> [Work instruction]
Revise the material below by replacing every occurrence of "series" with "data series", leaving all other text unchanged. Omit the pictures from your answer.
----- Input -----
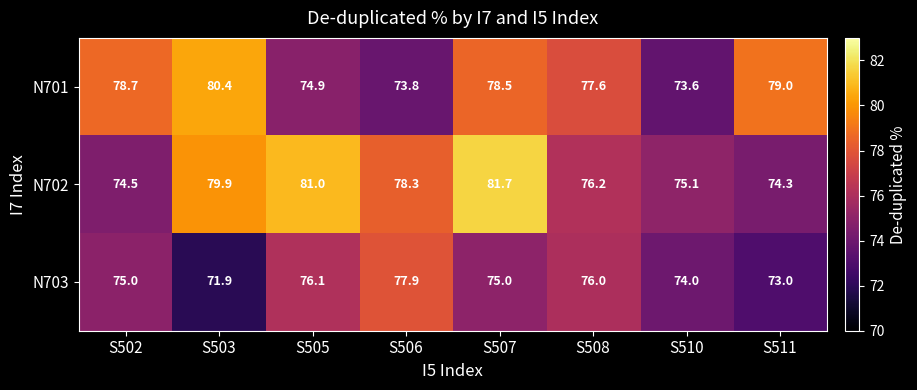

At which category is the sum across all series the highest?

S507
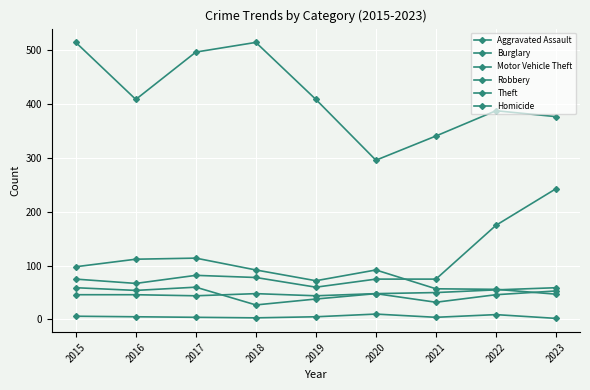

Reading left to right, extract all data points from this chart.

Aggravated Assault: 46	46	44	48	44	48	50	55	59
Burglary: 98	112	114	92	72	92	57	56	47
Motor Vehicle Theft: 75	67	82	78	60	75	75	175	243
Robbery: 59	54	60	27	38	48	32	46	53
Theft: 515	409	497	515	409	296	341	388	377
Homicide: 6	5	4	3	5	10	4	9	2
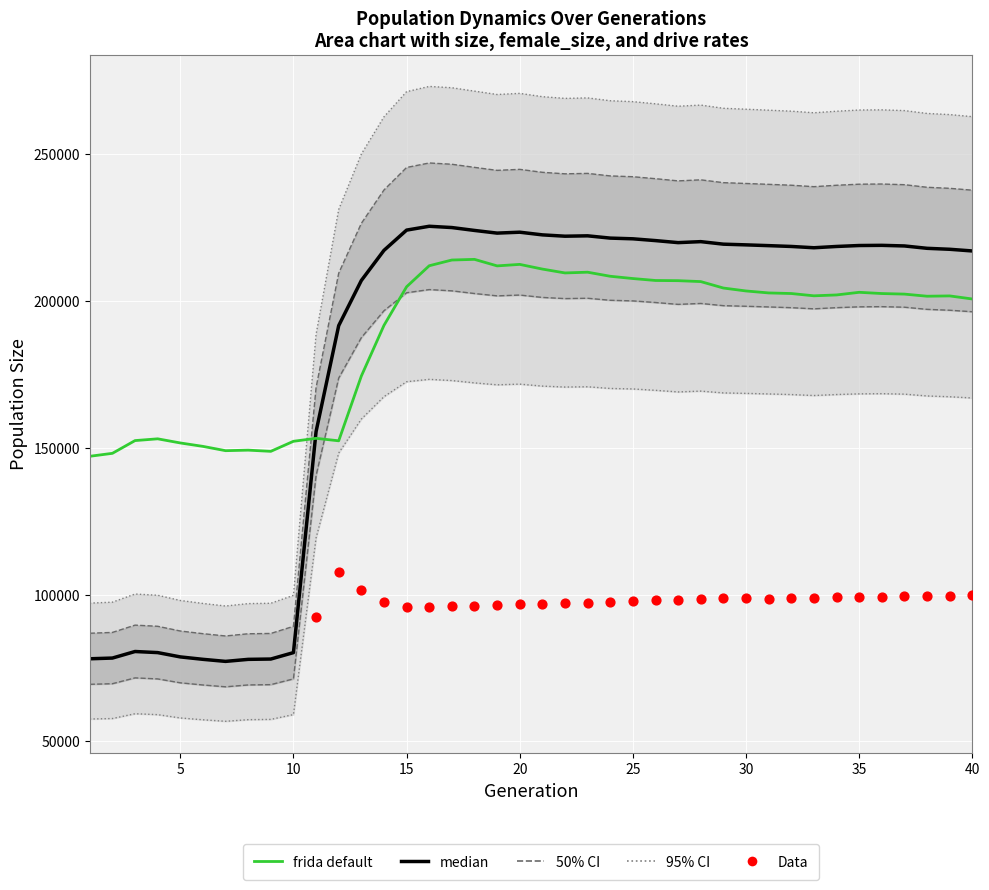

At how many categories does at least one series exceed 156874?

29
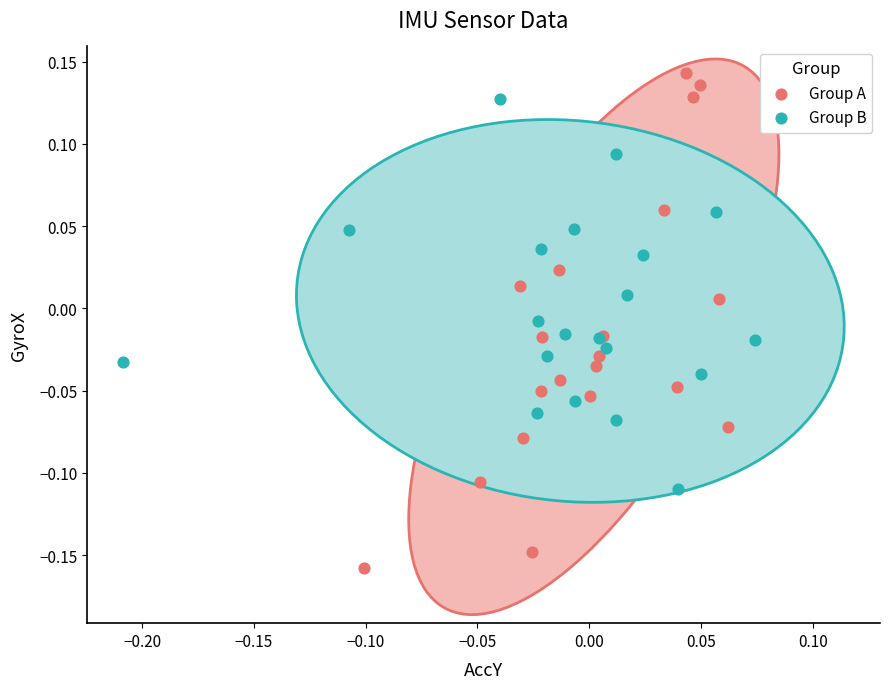

Which series contains the lowest Y value?

Group A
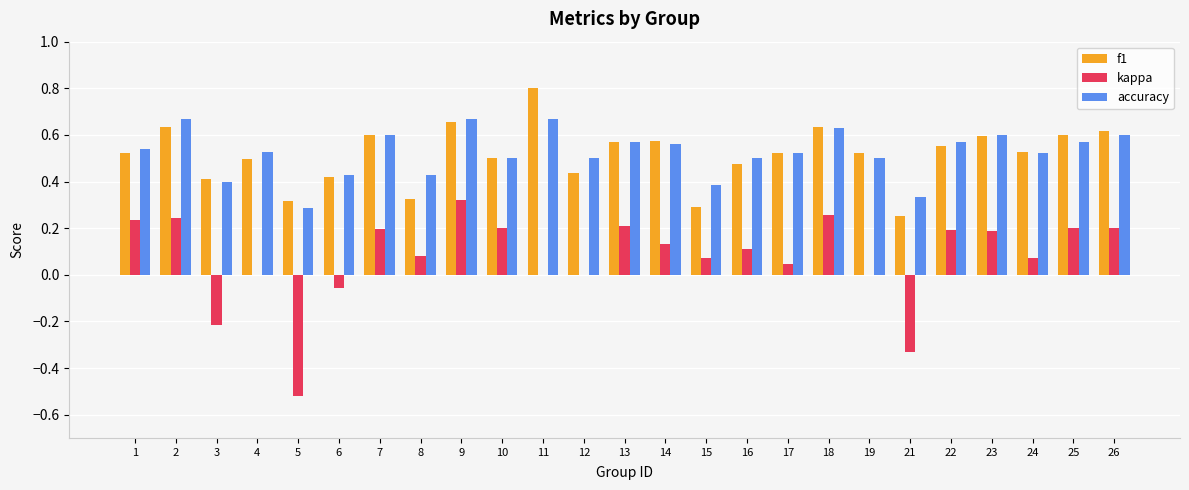

What is the greatest value displayed?

0.8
-----
> [Result of this exercise]
At which category is the sum across all data series the highest?

S507

Reading left to right, extract all data points from this chart.

Aggravated Assault: 46	46	44	48	44	48	50	55	59
Burglary: 98	112	114	92	72	92	57	56	47
Motor Vehicle Theft: 75	67	82	78	60	75	75	175	243
Robbery: 59	54	60	27	38	48	32	46	53
Theft: 515	409	497	515	409	296	341	388	377
Homicide: 6	5	4	3	5	10	4	9	2

At how many categories does at least one data series exceed 156874?

29

Which data series contains the lowest Y value?

Group A

What is the greatest value displayed?

0.8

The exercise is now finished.